In the late 1960s and early 1970s, many mass protests were held near the Haight Ashbury neighborhood in San Francisco, which became a center of the “hippie” youth movement, today’s “baby boomers.” Combining anti-war protests with displays of free love (sex without marriage), drug use, drinking and music (mostly folk, rock and jazz), they confirmed that the cause of peace is part of America’s purpose, chanting the well-known slogans “make love not war,” “draft beer not boys,” and “fighting for peace is like fucking for virginity.” Bob Dylan’s “Blowin’ in the Wind” (1963), John Lennon’s “Give Peace a Ch
ance” (1969) and “Imagine” (1971), Black Sabbath’s “War Pigs” (1970), and Cat Stevens’ “Peace Train” (1971) became peace anthems. At concerts and while marching, hippies often held up their middle finger and index in a “V,” the sign for Allied victory in the Second World War and now one of peace worldwide. However, hippies’ radical stances and demonstrations on several issues at once tended to dilute their anti-war and pro-peace messages and alienate those who did not share their other views.

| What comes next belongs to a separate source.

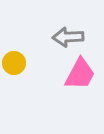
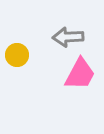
yellow circle: moved 3 px right, 8 px up
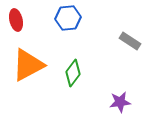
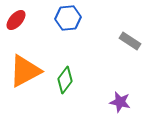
red ellipse: rotated 55 degrees clockwise
orange triangle: moved 3 px left, 6 px down
green diamond: moved 8 px left, 7 px down
purple star: rotated 20 degrees clockwise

Generations since have yet to make such a concerted call to action, maybe because they have seen their parents back-step, maybe because their governments have stopped giving reasons for hope.

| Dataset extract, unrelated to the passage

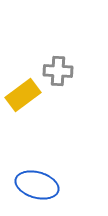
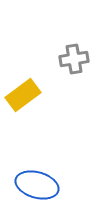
gray cross: moved 16 px right, 12 px up; rotated 12 degrees counterclockwise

After the end of the Korean War and before Vietnam, the superpowers entered into what is known as a détente, from the French for “relaxation,” of Cold War political tensions. USSR Premier Nikita Khrushchev and US President John F. Kennedy improved relations, encouraged disarmament and promoted peace initiatives, turning the ongoing arms race into a short race for peace. In 1959, Khrushchev gave a speech at the UN suggesting peace through disarmament, and the next day a Declaration of the Soviet Government on General and Complete Disarmament was filed, which opened the way to an agreement on the use and testing of nuclear weapons in Antarctica. A Disarmament Administration was created within the US Department of State and, with its Soviet counterpart, presented a Joint Statement of Agreed Principles for Disarmament Negotiations, in which they agreed to “multilateral negotiations on disarmament and to call upon other States to cooperate in reaching early agreement on general and complete disarmament in a peaceful world.”8 Kennedy then gave a speech at the UN in which he famously pronounced “Mankind must put an end to war – or war will put an end to mankind.”9 On his suggestion, negotiations resulting in the Treaty Banning Nuclear Weapon Tests began, broken by both sides within years of it taking effect. In 1962, the USSR put forth a plan for UN consideration calling for complete disarmament, and a month later the US presented a rival plan. Close to reaching a final agreement, negotiations were derailed by the Cuban Missile Crisis, ending the détente and halting concerted political efforts towards disarmament.